(Source excerpt):

Tuesday, September 6, 2011

Same old worn-out excuses

County Executive Rushern Baker campaigned on taking Prince George's County from GOOD to GREAT.

But time and again, Baker's County Government lets Baker, and his constituents, down.  George of Denmark was recently provided access to an exchange between a County resident and Mr. Samuel E. Wynkoop, JR., Director of the Department of Environmental Resources.

The subject of the letter is the "euthanasia rate" as Wynkoop phrases it -- or rather, the rate at which animals are killed -- at the PG pound.  Coming as Wynkoop does from another era, an era long ago, maybe it isn't surprising that he offers platitudes and placating excuses.  He offers no evidence that he comprehends the idea of setting goals and devising steps that will reach or exceed them.

It struck me, that Wynkoop solicitously protects the staff in AMD by describing what was done to a thousand, seven hundred and thirty-nine animals in the month of June 2011, as "euthanasia."  Yet not one of the component numbers that Wynkoop then cites as "causes for" killing the animals in question, would truly qualify as "euthanasia."


But more fundamentally, it struck me that, IF ONLY Wynkoop would act to put work in motion to stop the killing, he would not NEED to shield his employees by prettying up the killing by reframing it as euthanasia!

Here is the awful rundown of what Wynkoop and his people have achieved:

  • Failed in 81 instances to establish a behavior training program 
  • Failed in 143 instances to provide adequate veterinary treatment
  • Failed in 55 cases to provide for independent, qualified assessment of owner relinquished animals
  • Failed in an astonishing 204 instances to provide or refer to community cat control programs
  • Failed in 36 instances to competently distinguish dangerous animals from "pit bull type" physical characteristics
  • Failed in 161 instances to provide simple foster care for young puppies and kittens -- shameful!

(Parts of the exercise):
(1) Output the passage of the blog post on the Prince George's County pound between "But more fundamentally, it" and "it as euthanasia!", inclusive.
(2) Continue the blog post criticizing Wynkoop's letter about the Prince George's County pound, starting right after its last line.

(Data supplied):
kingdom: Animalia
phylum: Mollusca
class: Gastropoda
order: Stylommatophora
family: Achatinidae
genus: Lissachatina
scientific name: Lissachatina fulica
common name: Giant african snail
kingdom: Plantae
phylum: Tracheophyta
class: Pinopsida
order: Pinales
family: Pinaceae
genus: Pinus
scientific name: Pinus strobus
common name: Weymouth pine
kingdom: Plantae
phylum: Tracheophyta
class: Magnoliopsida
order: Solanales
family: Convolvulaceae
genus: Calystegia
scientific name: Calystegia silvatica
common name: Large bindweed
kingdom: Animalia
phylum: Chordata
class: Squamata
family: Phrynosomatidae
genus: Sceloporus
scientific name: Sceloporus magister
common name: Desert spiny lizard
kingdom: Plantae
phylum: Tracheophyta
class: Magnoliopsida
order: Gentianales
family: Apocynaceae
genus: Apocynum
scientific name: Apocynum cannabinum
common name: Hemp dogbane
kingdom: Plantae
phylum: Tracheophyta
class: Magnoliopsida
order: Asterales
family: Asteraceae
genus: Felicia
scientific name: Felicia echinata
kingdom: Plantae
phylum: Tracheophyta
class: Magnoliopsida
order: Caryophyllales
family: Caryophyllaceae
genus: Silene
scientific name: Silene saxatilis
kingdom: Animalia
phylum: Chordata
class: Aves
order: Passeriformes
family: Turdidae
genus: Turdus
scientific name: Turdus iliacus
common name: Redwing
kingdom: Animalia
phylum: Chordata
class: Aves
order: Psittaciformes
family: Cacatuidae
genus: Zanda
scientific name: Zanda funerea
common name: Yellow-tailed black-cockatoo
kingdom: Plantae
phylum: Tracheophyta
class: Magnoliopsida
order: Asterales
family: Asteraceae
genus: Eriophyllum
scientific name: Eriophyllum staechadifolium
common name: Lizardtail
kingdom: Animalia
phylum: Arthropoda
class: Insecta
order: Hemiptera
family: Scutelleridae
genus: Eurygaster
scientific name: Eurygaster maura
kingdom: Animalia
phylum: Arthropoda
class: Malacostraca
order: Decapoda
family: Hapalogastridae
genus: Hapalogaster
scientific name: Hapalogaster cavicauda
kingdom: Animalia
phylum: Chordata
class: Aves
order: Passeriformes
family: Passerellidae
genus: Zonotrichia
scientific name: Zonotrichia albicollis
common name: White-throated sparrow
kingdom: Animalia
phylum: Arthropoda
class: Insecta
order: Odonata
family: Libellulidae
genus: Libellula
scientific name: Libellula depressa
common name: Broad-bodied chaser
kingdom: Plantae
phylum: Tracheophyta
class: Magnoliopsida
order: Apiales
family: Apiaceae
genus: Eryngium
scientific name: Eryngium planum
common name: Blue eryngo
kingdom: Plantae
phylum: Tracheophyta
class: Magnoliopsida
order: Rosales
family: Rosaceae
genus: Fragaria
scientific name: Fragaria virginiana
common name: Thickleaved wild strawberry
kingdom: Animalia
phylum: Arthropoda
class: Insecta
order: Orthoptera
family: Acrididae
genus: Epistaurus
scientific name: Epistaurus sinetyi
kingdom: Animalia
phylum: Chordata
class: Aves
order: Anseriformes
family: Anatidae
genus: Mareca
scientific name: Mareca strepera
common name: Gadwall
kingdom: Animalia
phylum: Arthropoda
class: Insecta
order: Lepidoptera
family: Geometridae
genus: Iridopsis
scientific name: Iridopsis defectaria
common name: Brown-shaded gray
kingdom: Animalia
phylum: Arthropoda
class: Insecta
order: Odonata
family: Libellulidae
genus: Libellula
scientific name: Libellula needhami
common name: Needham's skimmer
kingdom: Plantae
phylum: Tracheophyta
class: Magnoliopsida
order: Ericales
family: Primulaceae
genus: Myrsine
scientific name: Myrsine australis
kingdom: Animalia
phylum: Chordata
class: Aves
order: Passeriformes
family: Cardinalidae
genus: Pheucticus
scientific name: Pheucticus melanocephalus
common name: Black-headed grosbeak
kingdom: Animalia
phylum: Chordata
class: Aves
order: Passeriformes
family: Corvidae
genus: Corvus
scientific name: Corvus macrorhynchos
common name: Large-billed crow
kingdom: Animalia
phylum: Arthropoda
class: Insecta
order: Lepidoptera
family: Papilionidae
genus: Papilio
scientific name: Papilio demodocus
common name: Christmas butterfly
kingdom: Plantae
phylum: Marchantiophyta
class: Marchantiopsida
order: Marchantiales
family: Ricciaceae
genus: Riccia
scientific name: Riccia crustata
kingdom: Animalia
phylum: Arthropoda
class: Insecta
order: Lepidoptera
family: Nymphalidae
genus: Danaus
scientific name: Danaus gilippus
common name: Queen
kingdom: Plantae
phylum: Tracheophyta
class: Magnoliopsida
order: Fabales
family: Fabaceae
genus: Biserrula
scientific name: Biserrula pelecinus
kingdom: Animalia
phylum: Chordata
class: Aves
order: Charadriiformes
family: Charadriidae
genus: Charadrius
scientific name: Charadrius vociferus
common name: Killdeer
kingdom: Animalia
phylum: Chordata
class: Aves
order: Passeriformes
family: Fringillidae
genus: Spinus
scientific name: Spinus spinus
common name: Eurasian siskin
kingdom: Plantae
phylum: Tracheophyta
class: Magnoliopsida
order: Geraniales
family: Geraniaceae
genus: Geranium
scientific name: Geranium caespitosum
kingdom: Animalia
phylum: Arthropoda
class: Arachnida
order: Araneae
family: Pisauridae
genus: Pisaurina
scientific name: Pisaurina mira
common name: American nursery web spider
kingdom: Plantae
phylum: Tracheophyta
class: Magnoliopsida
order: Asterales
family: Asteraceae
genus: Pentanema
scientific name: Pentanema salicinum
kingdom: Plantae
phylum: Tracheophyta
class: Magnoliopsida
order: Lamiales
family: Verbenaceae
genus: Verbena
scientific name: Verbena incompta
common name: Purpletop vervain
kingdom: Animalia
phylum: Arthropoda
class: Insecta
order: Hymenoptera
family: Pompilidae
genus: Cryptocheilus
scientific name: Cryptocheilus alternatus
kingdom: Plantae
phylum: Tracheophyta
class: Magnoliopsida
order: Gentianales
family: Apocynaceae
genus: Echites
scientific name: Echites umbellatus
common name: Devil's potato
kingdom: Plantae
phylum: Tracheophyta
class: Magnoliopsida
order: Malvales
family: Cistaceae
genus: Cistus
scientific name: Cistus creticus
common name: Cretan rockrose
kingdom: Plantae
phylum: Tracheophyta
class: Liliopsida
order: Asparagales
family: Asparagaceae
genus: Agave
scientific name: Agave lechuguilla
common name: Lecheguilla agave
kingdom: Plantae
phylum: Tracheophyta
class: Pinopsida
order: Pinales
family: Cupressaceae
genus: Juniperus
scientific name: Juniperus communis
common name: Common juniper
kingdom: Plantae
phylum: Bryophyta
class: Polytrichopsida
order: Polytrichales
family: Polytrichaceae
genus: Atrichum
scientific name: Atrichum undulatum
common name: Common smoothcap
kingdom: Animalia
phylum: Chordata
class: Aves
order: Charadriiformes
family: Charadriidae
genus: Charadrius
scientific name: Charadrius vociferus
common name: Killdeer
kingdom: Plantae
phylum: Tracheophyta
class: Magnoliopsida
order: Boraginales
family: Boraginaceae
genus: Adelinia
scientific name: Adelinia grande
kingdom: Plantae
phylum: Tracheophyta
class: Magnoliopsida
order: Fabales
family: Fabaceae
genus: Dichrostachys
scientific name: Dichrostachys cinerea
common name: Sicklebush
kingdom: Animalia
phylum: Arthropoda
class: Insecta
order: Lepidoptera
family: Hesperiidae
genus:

(Set of answers):
(1)
But more fundamentally, it struck me that, IF ONLY Wynkoop would act to put work in motion to stop the killing, he would not NEED to shield his employees by prettying up the killing by reframing it as euthanasia!

(2)
  • Failed in 193 instances to seek proactively to reunite pets with owners or place them in new homes
 Uh, well.  At least those numbers DO sum to 873, which is the portion Wynkoop claims of the 1739 intake that were "domestic animals."  What the others are, among "cats, dogs, small mammals, reptiles, wildlife, livestock and carcasses," Wynkoop makes no mention.   Yet THEIR number apparently amounts to a significant 866!  It's puzzling to me why this agency just can't provide a full answer to any question at all!  No mention whatsoever is made of any intelligence that Wynkoop grasps even after accounting to the resident in this way.  That's pretty amazing for a presumably wise old man.

After the litany of "woulda coulda shoulda" that he offers with those statistics, Wynkoop goes on to say that "Our mission and goal has always been to reduce euthanasia by reducing the intake of animals."  Well, that simply isn't factual.  The mission of DER has been stated, in budget documents produced by Wynkoop, as to protect public health, or to safeguard people and animals, that kind of thing.  Not once under Wynkoop's tenures (either then, or now) has "reducing intake" been a publicly-stated goal.  Not only that, but even as he makes the claim about "mission and goals" to us, he then contradicts himself, saying that the "current goals are listed below" and not indicating any connection between the three "goals" he lists, and the "mission and goals" intake reduction he mentioned earlier.

For curious readers, here is the stated mission from the County DER website today:  "The mission of the Department of Environmental Resources is to protect and enhance the natural and built environments of Prince George's County by enforcing Federal, State and County laws to create a healthy, safe and esthetically pleasing environment for all residents and businesses of the County."  The Animal Management Division pages offer no mission or goals whatsoever, by the way.

It is a cardinal rule that keeping your goal in mind helps you to act to reach that goal.  Keeping multiple, conflicting goals is practically a formula for failure.  And Wynkoop and his DER and AMD continue to bear that out.

Seasoned observers of the Department and of AMD have noticed that whenever questions arise about metrics or outcomes, and particularly around budget reporting, the response is to change the goals!  Yes, that's right, they just play a shell game with PG Citizens!

In order to stop the killing (and we don't object to Wynkoop wanting not to inflict harm on his staff BUT we insist that he face the fact that they are killing animals, NOT "providing euthanasia" services in MOST instances), DER and AMD need to act on what AMD managers should have learned, when they were provided with the benefit of attending last year's No Kill Conference.  They need to do the work of launching real programs that stop the killing.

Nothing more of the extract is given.